◆ Exercise description ◆
Could you say how many lines in the entries contain the string "with"? Give only that number.

════════

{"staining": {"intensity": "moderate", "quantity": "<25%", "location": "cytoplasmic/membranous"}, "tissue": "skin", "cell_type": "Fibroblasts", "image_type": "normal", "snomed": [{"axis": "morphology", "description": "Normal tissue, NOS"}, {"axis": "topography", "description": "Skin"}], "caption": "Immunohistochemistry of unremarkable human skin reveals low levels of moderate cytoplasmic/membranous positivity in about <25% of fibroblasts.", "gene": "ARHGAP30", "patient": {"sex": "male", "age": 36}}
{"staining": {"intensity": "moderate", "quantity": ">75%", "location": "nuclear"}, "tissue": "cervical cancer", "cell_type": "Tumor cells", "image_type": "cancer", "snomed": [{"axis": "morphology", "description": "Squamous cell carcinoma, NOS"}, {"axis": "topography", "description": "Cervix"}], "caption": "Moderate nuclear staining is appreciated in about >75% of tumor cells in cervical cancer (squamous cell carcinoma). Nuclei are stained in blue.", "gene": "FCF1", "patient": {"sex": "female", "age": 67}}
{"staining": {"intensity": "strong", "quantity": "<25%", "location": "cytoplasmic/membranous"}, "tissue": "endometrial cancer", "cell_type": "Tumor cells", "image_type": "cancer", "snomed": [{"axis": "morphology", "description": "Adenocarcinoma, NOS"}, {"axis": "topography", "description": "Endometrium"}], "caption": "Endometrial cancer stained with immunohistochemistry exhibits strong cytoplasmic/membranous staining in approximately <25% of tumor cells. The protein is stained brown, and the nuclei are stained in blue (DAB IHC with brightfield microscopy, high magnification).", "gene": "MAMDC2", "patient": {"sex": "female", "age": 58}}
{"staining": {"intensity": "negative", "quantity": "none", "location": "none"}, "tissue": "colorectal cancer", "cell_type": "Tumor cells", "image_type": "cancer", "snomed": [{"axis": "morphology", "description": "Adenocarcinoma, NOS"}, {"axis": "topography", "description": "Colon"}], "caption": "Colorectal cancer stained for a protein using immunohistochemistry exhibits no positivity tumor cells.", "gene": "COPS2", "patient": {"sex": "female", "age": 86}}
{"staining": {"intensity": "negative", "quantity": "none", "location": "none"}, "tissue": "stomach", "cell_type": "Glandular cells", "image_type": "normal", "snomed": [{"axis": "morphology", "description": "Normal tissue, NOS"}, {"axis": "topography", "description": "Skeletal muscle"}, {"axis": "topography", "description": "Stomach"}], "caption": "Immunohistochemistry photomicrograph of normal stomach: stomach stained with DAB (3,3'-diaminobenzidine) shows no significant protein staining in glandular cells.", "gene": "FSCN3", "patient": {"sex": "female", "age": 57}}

════════

◆ Answer to the problem ◆
2